> _PASSAGE_:

Wednesday, July 20, 2011

CNOOC has entered into an Arrangement Agreement to acquire OPTI Canada Inc ("OPTI"). The aggregate value of the consideration of the transaction is approximately US $2.1 billion, which includes aggregate cash consideration of US $1.25 billion payable to the holders of the OPTI shares (US $34 million) and the Second Lien Noteholders (US $1.216 billion). In addition, due to a change in control of OPTI as a result of the transaction, OPTI will be required to offer to repay the holders of its outstanding First Lien Notes (US $825 million in principal amount) pursuant to the indentures governing the First Lien Notes. The transaction will be effected by way of a plan of arrangement through concurrent proceedings under the Companies' Creditors Arrangement Act (Canada) and the Canada Business Corporations Act.

> _WORK ORDER_:
Continue the passage on CNOOC's agreement to acquire OPTI Canada, picking up after its final sentence.

> _COLLECTED MATERIAL_:

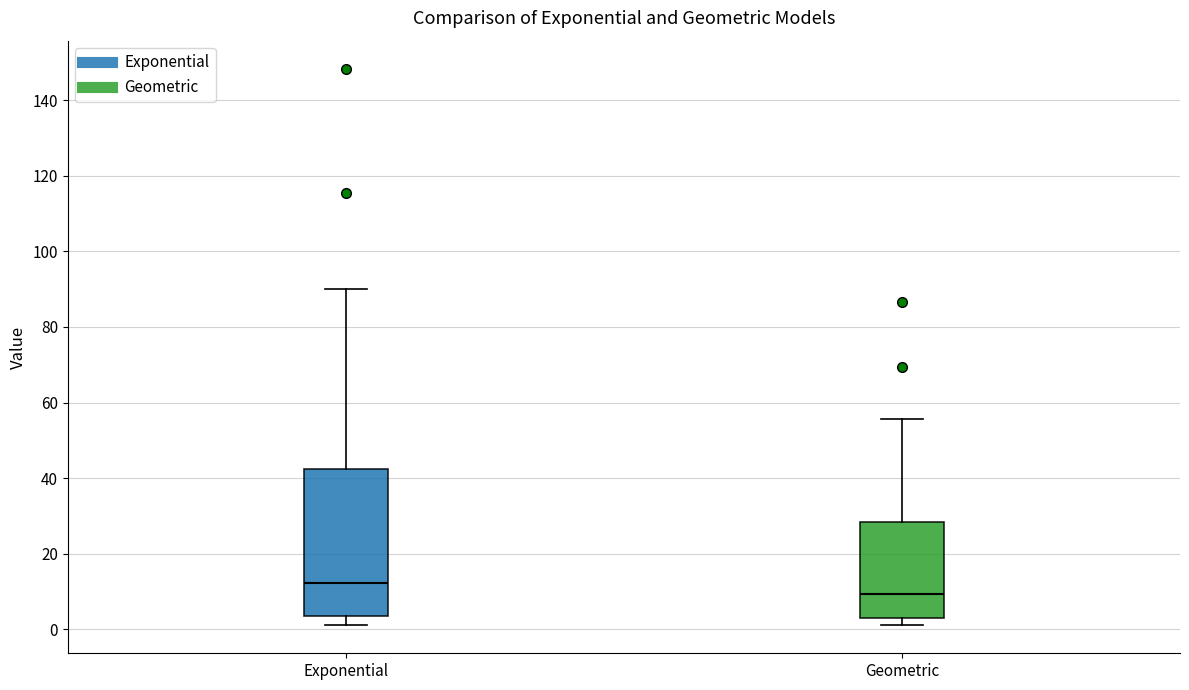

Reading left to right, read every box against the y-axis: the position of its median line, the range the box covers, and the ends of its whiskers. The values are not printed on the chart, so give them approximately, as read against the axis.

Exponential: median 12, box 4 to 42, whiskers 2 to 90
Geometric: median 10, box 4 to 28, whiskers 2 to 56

> _RESULT FOR THIS TASK_:
The proposed transaction must be approved by the Second Lien Noteholders at a special meeting that is expected to be held in September,2011. Noteholders representing approximately 55.2% of the principal amount of the Second Lien Notes have executed support agreements pursuant to which, among other things, they have agreed to vote in favour of the transaction.

The proposed transaction is also subject to certain terms and conditions, including, among other things, applicable government and regulatory approvals by the relevant authorities in Canada and the People's Republic of China, and Canadian court approval. The transaction is expected to be completed in the fourth quarter of 2011. Upon completion of the transaction, OPTI will become an indirect wholly-owned subsidiary of the Company, and all of the Second Lien Notes will be transferred or assigned, directly or indirectly, to a subsidiary of the Company. All existing options, warrants and other rights to purchase OPTI shares will be cancelled.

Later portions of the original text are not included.